Answer:$3$. Example for $3$: Let $A,B,C$ be three people such that $A$ won $B$, $B$ won $C$ and $C$ won $A$. Let $v_1,...,v_{2020}$ be the others.$A,B,C$ won all the matches to $v_i'$s and $v_i$ won $v_j$ if $v\geq j$. Let's prove that there are at least $3$ skilled people. Take the person who has the most winnings. There is someone who won $A$. Let this person be $B$. Let $v_1,...,v_k$ be the people who lost to $A$. If at least one of $v_i$ won $B$, then $A,B,v_i$ would be skilled. So $B$ won all $v_i'$s. But then, $B$ won $A,v_1,...,v_k$ Contradiction because $A$ is the person who has the most winnings.

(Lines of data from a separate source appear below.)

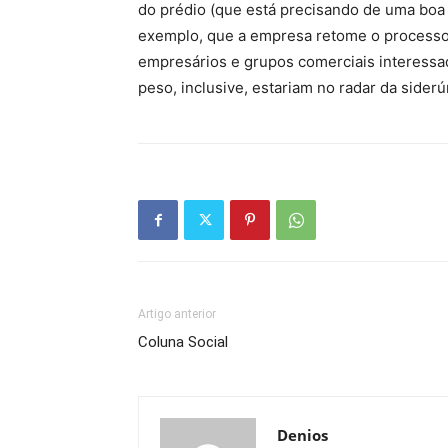
do prédio (que está precisando de uma boa 
exemplo, que a empresa retome o process
empresários e grupos comerciais interessad
peso, inclusive, estariam no radar da siderúr
Artigo anterior
Coluna Social
Denios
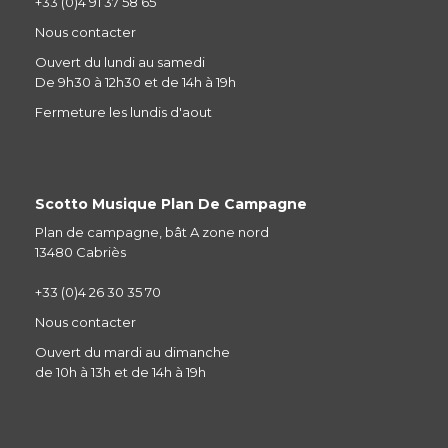
+33 (0)4 91 37 58 65
Nous contacter
Ouvert du lundi au samedi
De 9h30 à 12h30 et de 14h à 19h
Fermeture les lundis d'aout
Scotto Musique Plan De Campagne
Plan de campagne, bât A zone nord
13480 Cabriès
+33 (0)4 26 30 35 70
Nous contacter
Ouvert du mardi au dimanche
de 10h à 13h et de 14h à 19h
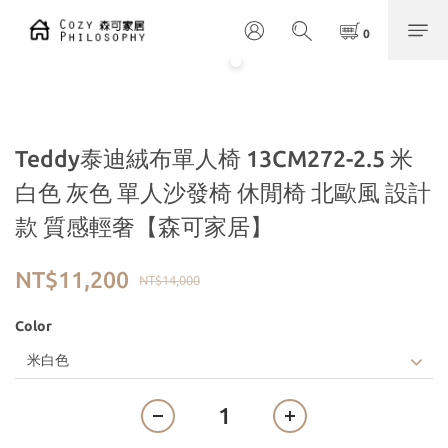
Teddy泰迪絨布單人椅 13CM272-2.5 米
白色 灰色 單人沙發椅 休閒椅 北歐風 設計
款 質感輕奢【森可家居】
NT$11,200
NT$14,000
Color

We denote $A \rightarrow B$ if $A$ wins $B$. Then we have two lemma, succesively. Lemma 1: In any (directed) graph, (possibly a player won all), the highest outgoing point is skilled. Proof: Let $A$ be the highest outgoing. Suppose that $B \rightarrow A$. By maximality of $A$, there is $C \leftarrow A$ such that $C \rightarrow B$. Lemma 2: For any point $B$, let $H$ be the subgraph consists of the points win $B$. If $H$ is nonempty, then $C$, the highest outgoing point in $H$, is skilled in the whole graph. Proof: $C$ is skilled in $H$ by lemma. Suppose that $B \rightarrow D \rightarrow C$. Then $C \rightarrow B \rightarrow D$ completes the proof. Now let $A$ be the highest outgoing one. Then $A$ is skilled. By the condition the subgraph $H$ which wins $A$ is nonempty and the highest one, say $B$ within $H$ is skilled. By applying lemma 2 again, let $C$ be the highest outgoing within the subgraph which win $B$. Then $C$ is skilled and apparently $C \neq A$. Therefore, at least $3$ points are skilled. $N=3$ can be achieved as the other solution proposed.